[Pose estimation data]

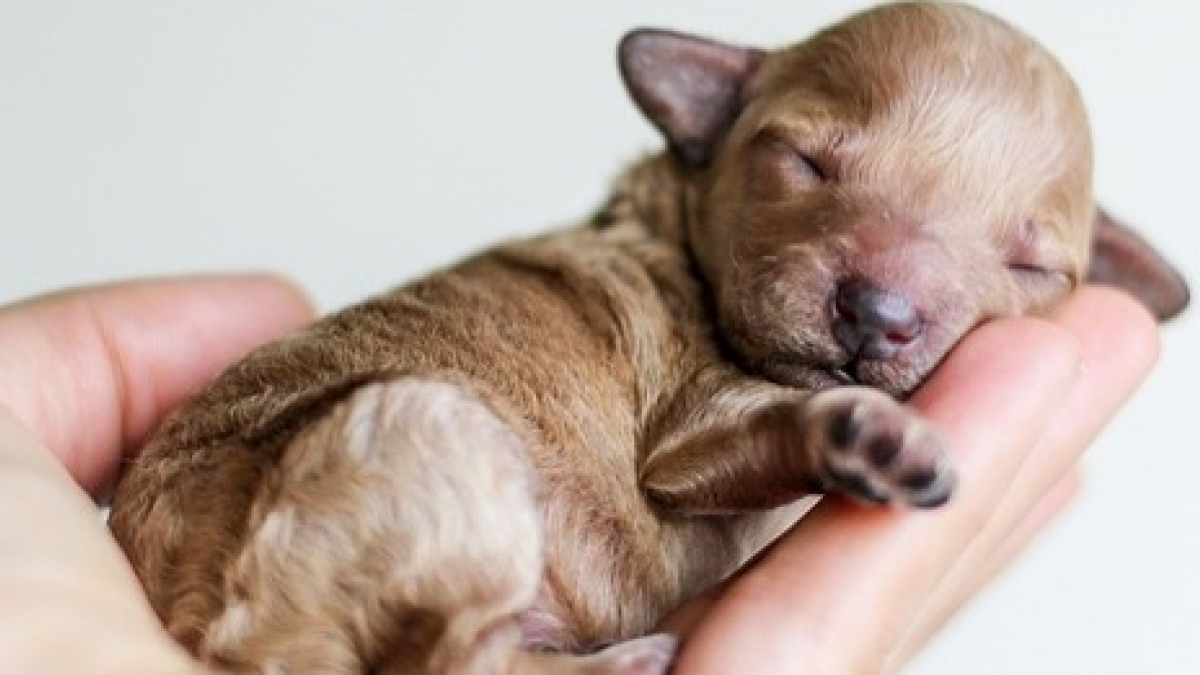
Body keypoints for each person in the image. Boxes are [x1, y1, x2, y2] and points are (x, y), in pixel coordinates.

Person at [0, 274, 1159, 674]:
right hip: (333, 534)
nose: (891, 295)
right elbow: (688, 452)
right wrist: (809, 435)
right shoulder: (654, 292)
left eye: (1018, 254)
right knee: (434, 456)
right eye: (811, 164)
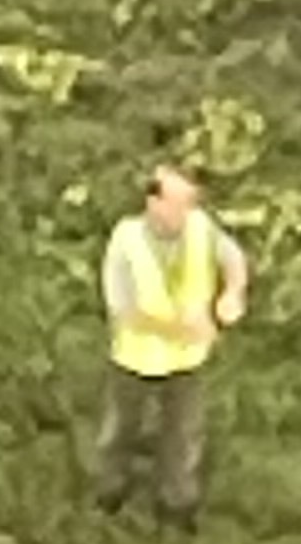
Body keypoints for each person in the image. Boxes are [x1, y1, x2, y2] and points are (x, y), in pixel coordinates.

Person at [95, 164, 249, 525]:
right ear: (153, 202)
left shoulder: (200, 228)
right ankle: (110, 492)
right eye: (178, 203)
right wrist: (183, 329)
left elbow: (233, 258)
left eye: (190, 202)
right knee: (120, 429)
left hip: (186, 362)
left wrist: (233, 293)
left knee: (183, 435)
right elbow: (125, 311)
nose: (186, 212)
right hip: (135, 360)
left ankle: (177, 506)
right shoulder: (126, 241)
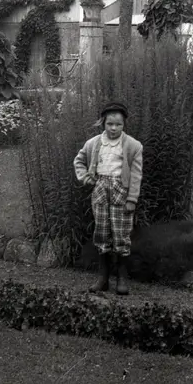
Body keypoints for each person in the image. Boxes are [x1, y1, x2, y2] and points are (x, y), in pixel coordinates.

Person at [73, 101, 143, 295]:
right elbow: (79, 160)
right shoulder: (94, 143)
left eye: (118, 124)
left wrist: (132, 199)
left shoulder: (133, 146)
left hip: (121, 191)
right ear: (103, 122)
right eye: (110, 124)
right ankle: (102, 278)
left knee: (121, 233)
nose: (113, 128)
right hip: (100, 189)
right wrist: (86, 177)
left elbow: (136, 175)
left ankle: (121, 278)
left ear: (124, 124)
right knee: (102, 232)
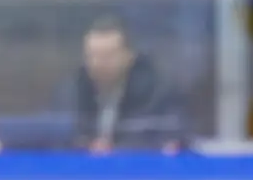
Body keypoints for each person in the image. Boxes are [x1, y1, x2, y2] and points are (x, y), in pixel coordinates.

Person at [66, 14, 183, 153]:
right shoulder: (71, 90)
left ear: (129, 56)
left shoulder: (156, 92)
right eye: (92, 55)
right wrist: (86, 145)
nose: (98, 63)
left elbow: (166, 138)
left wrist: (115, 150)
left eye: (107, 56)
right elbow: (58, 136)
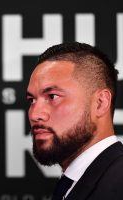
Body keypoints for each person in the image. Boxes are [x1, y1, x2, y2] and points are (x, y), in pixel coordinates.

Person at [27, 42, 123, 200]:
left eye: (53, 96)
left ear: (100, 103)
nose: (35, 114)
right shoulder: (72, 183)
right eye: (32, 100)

▸ Goal of the exercise
When you find a line in the records that contains the word "elbow", copy it.

▸ Problem solution
right elbow: (688, 452)
left elbow: (233, 258)
right elbow: (125, 311)
right elbow: (79, 160)
left elbow: (136, 175)
left elbow: (166, 138)
right elbow: (58, 136)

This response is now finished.